During my PhD, our numerical group was facing some slow-downs in running large cosmological hydrodynamic simulations with Gadget3 (at the time, private repo).
We used scalasca and profiled the hydrodynamic kernels runtimes of Magneticum simulations. We found that most of the time was not even spent actual physics computations, rather, most of the time was spent in the tree walk neighbour search!
| Component | Time [s] |
|---|---|
| Neighbour Search | 263 000 |
| Physics computation | 155 000 |
| MPI communication | 72 000 |
The Insight
Gadget3 orders its particles using a Hilbert space-filling curve for domain decomposition. The Hilbert curve has a key property: points nearby along the curve are also nearby in 3D space. So particles stored consecutively in memory are physically close, and physically close particles share most of their neighbours.
The fix, which I called Neighbour Recycling: instead of one tree walk per particle, group nearby particles together and perform a single tree walk for the whole group, over a slightly larger radius.

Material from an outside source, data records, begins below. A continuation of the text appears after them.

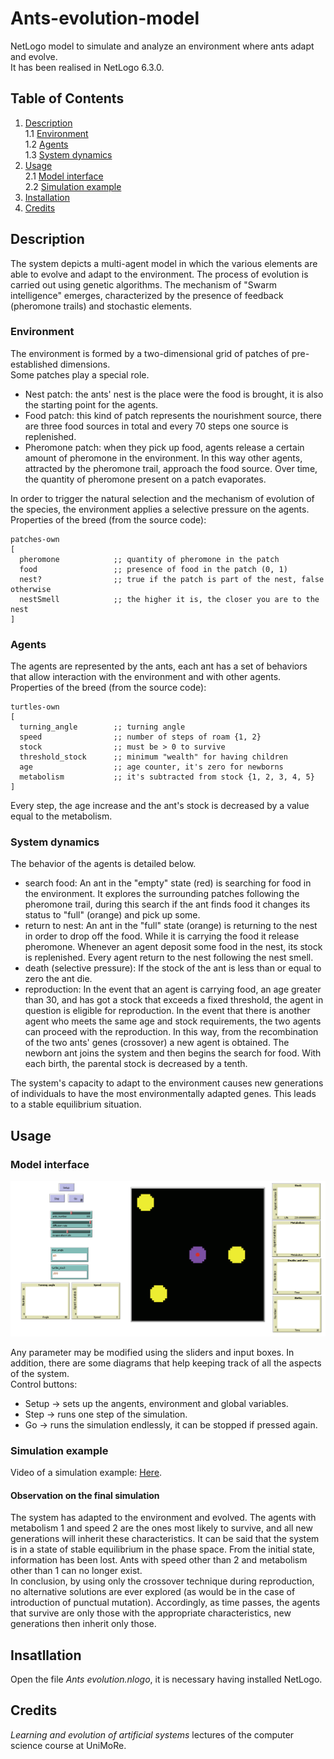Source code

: # Ants-evolution-model
NetLogo model to simulate and analyze an environment where ants adapt and evolve.  
It has been realised in NetLogo 6.3.0.  


## Table of Contents
1. [Description](#Description)  
   1.1 [Environment](#Environment)  
   1.2 [Agents](#Agents)  
   1.3 [System dynamics](#System-dynamics)  
2. [Usage](#Usage)  
   2.1 [Model interface](#Model-interface)  
   2.2 [Simulation example](#Simulation-example)  
4. [Installation](#Insatllation)  
5. [Credits](#Credits)  


## Description
The system depicts a multi-agent model in which the various elements are able to evolve and adapt to the environment. The process of evolution is carried out using genetic algorithms. The mechanism of "Swarm intelligence" emerges, characterized by the presence of feedback (pheromone trails) and stochastic elements.  

### Environment
The environment is formed by a two-dimensional grid of patches of pre-established dimensions.  
Some patches play a special role.  
- Nest patch: the ants' nest is the place were the food is brought, it is also the starting point for the agents.
- Food patch: this kind of patch represents the nourishment source, there are three food sources in total and every 70 steps one source is replenished.
- Pheromone patch: when they pick up food, agents release a certain amount of pheromone in the environment. In this way other agents, attracted by the pheromone trail, approach the food source. Over time, the quantity of pheromone present on a patch evaporates.

In order to trigger the natural selection and the mechanism of evolution of the species, the environment applies a selective pressure on the agents.  
Properties of the breed (from the source code):
```
patches-own
[
  pheromone            ;; quantity of pheromone in the patch
  food                 ;; presence of food in the patch (0, 1)
  nest?                ;; true if the patch is part of the nest, false otherwise
  nestSmell            ;; the higher it is, the closer you are to the nest
]
```

### Agents
The agents are represented by the ants, each ant has a set of behaviors that allow interaction with the environment and with other agents. 
Properties of the breed (from the source code):
```
turtles-own
[
  turning_angle        ;; turning angle
  speed                ;; number of steps of roam {1, 2}
  stock                ;; must be > 0 to survive
  threshold_stock      ;; minimum "wealth" for having children
  age                  ;; age counter, it's zero for newborns
  metabolism           ;; it's subtracted from stock {1, 2, 3, 4, 5}
]
```
Every step, the age increase and the ant's stock is decreased by a value equal to the metabolism.  

### System dynamics
The behavior of the agents is detailed below.  
- search food: An ant in the "empty" state (red) is searching for food in the environment. It explores the surrounding patches following the pheromone trail, during this search if the ant finds food it changes its status to "full" (orange) and pick up some.
- return to nest: An ant in the "full" state (orange) is returning to the nest in order to drop off the food. While it is carrying the food it release pheromone. Whenever an agent deposit some food in the nest, its stock is replenished. Every agent return to the nest following the nest smell.
- death (selective pressure): If the stock of the ant is less than or equal to zero the ant die.
- reproduction: In the event that an agent is carrying food, an age greater than 30, and has got a stock that exceeds a fixed threshold, the agent in question is eligible for reproduction. In the event that there is another agent who meets the same age and stock requirements, the two agents can proceed with the reproduction. In this way, from the recombination of the two ants' genes (crossover) a new agent is obtained. The newborn ant joins the system and then begins the search for food. With each birth, the parental stock is decreased by a tenth.

The system's capacity to adapt to the environment causes new generations of individuals to have the most environmentally adapted genes. This leads to a stable equilibrium situation.


## Usage
### Model interface
![Interface](Footage/Evolution-interface.png)

Any parameter may be modified using the sliders and input boxes. In addition, there are some diagrams that help keeping track of all the aspects of the system.  
Control buttons:
- Setup &#8594; sets up the angents, environment and global variables.
- Step &#8594; runs one step of the simulation.
- Go &#8594; runs the simulation endlessly, it can be stopped if pressed again.

### Simulation example
Video of a simulation example: [Here](Footage/Ants-evolution-video.mp4).  

#### Observation on the final simulation 
The system has adapted to the environment and evolved. The agents with metabolism 1 and speed 2 are the ones most likely to survive, and all new generations will inherit these characteristics. It can be said that the system is in a state of stable equilibrium in the phase space. From the initial state, information has been lost. Ants with speed other than 2 and metabolism other than 1 can no longer exist.   
In conclusion, by using only the crossover technique during reproduction, no alternative solutions are ever explored (as would be in the case of introduction of punctual mutation). Accordingly, as time passes, the agents that survive are only those with the appropriate characteristics, new generations then inherit only those.


## Insatllation
Open the file *Ants evolution.nlogo*, it is necessary having installed NetLogo.


## Credits
*Learning and evolution of artificial systems* lectures of the computer science course at UniMoRe.
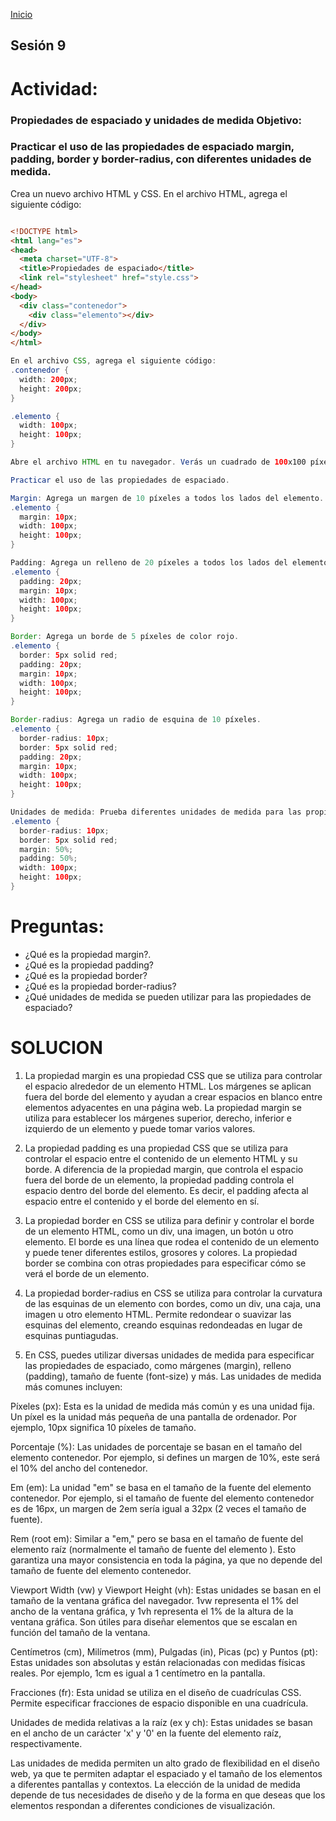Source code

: <!-- No borrar o modificar -->
[Inicio](./index.md)

## Sesión 9 


<!-- Su documentación aquí -->




# Actividad:


### Propiedades de espaciado y unidades de medida Objetivo:



### Practicar el uso de las propiedades de espaciado margin, padding, border y border-radius, con diferentes unidades de medida.

Crea un nuevo archivo HTML y CSS.
En el archivo HTML, agrega el siguiente código:

```html

<!DOCTYPE html>
<html lang="es">
<head>
  <meta charset="UTF-8">
  <title>Propiedades de espaciado</title>
  <link rel="stylesheet" href="style.css">
</head>
<body>
  <div class="contenedor">
    <div class="elemento"></div>
  </div>
</body>
</html>
```

```java
En el archivo CSS, agrega el siguiente código:
.contenedor {
  width: 200px;
  height: 200px;
}

.elemento {
  width: 100px;
  height: 100px;
}

Abre el archivo HTML en tu navegador. Verás un cuadrado de 100x100 píxeles.

Practicar el uso de las propiedades de espaciado.

Margin: Agrega un margen de 10 píxeles a todos los lados del elemento.
.elemento {
  margin: 10px;
  width: 100px;
  height: 100px;
}

Padding: Agrega un relleno de 20 píxeles a todos los lados del elemento.
.elemento {
  padding: 20px;
  margin: 10px;
  width: 100px;
  height: 100px;
}

Border: Agrega un borde de 5 píxeles de color rojo.
.elemento {
  border: 5px solid red;
  padding: 20px;
  margin: 10px;
  width: 100px;
  height: 100px;
}

Border-radius: Agrega un radio de esquina de 10 píxeles.
.elemento {
  border-radius: 10px;
  border: 5px solid red;
  padding: 20px;
  margin: 10px;
  width: 100px;
  height: 100px;
}

Unidades de medida: Prueba diferentes unidades de medida para las propiedades de espaciado. Por ejemplo, puedes usar unidades porcentuales (%) para establecer un margen o relleno del 50%.
.elemento {
  border-radius: 10px;
  border: 5px solid red;
  margin: 50%;
  padding: 50%;
  width: 100px;
  height: 100px;
}

```


# Preguntas:
- ¿Qué es la propiedad margin?.
- ¿Qué es la propiedad padding?
- ¿Qué es la propiedad border?
- ¿Qué es la propiedad border-radius?
- ¿Qué unidades de medida se pueden utilizar para las propiedades de espaciado?


# SOLUCION


1. La propiedad margin es una propiedad CSS que se utiliza para controlar el espacio alrededor de un elemento HTML. Los márgenes se aplican fuera del borde del elemento y ayudan a crear espacios en blanco entre elementos adyacentes en una página web. La propiedad margin se utiliza para establecer los márgenes superior, derecho, inferior e izquierdo de un elemento y puede tomar varios valores.

2. La propiedad padding es una propiedad CSS que se utiliza para controlar el espacio entre el contenido de un elemento HTML y su borde. A diferencia de la propiedad margin, que controla el espacio fuera del borde de un elemento, la propiedad padding controla el espacio dentro del borde del elemento. Es decir, el padding afecta al espacio entre el contenido y el borde del elemento en sí.

3. La propiedad border en CSS se utiliza para definir y controlar el borde de un elemento HTML, como un div, una imagen, un botón u otro elemento. El borde es una línea que rodea el contenido de un elemento y puede tener diferentes estilos, grosores y colores. La propiedad border se combina con otras propiedades para especificar cómo se verá el borde de un elemento. 

4. La propiedad border-radius en CSS se utiliza para controlar la curvatura de las esquinas de un elemento con bordes, como un div, una caja, una imagen u otro elemento HTML. Permite redondear o suavizar las esquinas del elemento, creando esquinas redondeadas en lugar de esquinas puntiagudas.

5. En CSS, puedes utilizar diversas unidades de medida para especificar las propiedades de espaciado, como márgenes (margin), relleno (padding), tamaño de fuente (font-size) y más. Las unidades de medida más comunes incluyen:

Píxeles (px): Esta es la unidad de medida más común y es una unidad fija. Un píxel es la unidad más pequeña de una pantalla de ordenador. Por ejemplo, 10px significa 10 píxeles de tamaño.

Porcentaje (%): Las unidades de porcentaje se basan en el tamaño del elemento contenedor. Por ejemplo, si defines un margen de 10%, este será el 10% del ancho del contenedor.

Em (em): La unidad "em" se basa en el tamaño de la fuente del elemento contenedor. Por ejemplo, si el tamaño de fuente del elemento contenedor es de 16px, un margen de 2em sería igual a 32px (2 veces el tamaño de fuente).

Rem (root em): Similar a "em," pero se basa en el tamaño de fuente del elemento raíz (normalmente el tamaño de fuente del elemento <html>). Esto garantiza una mayor consistencia en toda la página, ya que no depende del tamaño de fuente del elemento contenedor.

Viewport Width (vw) y Viewport Height (vh): Estas unidades se basan en el tamaño de la ventana gráfica del navegador. 1vw representa el 1% del ancho de la ventana gráfica, y 1vh representa el 1% de la altura de la ventana gráfica. Son útiles para diseñar elementos que se escalan en función del tamaño de la ventana.

Centímetros (cm), Milímetros (mm), Pulgadas (in), Picas (pc) y Puntos (pt): Estas unidades son absolutas y están relacionadas con medidas físicas reales. Por ejemplo, 1cm es igual a 1 centímetro en la pantalla.

Fracciones (fr): Esta unidad se utiliza en el diseño de cuadrículas CSS. Permite especificar fracciones de espacio disponible en una cuadrícula.

Unidades de medida relativas a la raíz (ex y ch): Estas unidades se basan en el ancho de un carácter 'x' y '0' en la fuente del elemento raíz, respectivamente.

Las unidades de medida permiten un alto grado de flexibilidad en el diseño web, ya que te permiten adaptar el espaciado y el tamaño de los elementos a diferentes pantallas y contextos. La elección de la unidad de medida depende de tus necesidades de diseño y de la forma en que deseas que los elementos respondan a diferentes condiciones de visualización.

To handle Gadget3's wildly varying densities, the grouping radius is made adaptive:
R = f * smoothing lengthIn the paper Ragagnin et al. (2016) we find the optimal constant f = 0.5 was found numerically, and corresponds to each tree walk searching for roughly 3x speedup.
Results
Tested on the Magneticum box5/hr, simulation (18 Mpc/h, 2 x 813 particles, 8 MPI processes), The number of neighbour search drops drastically, close to a factor 10. Even if each search is slightly more expensive, the total speedup can still be very large.
Conclusions
The technique doesn't rely on anything Gadget3-specific beyond the space-filling curve ordering, which most modern N-body codes already use. If your code spends more time finding neighbours than computing physics, this idea is worth a look.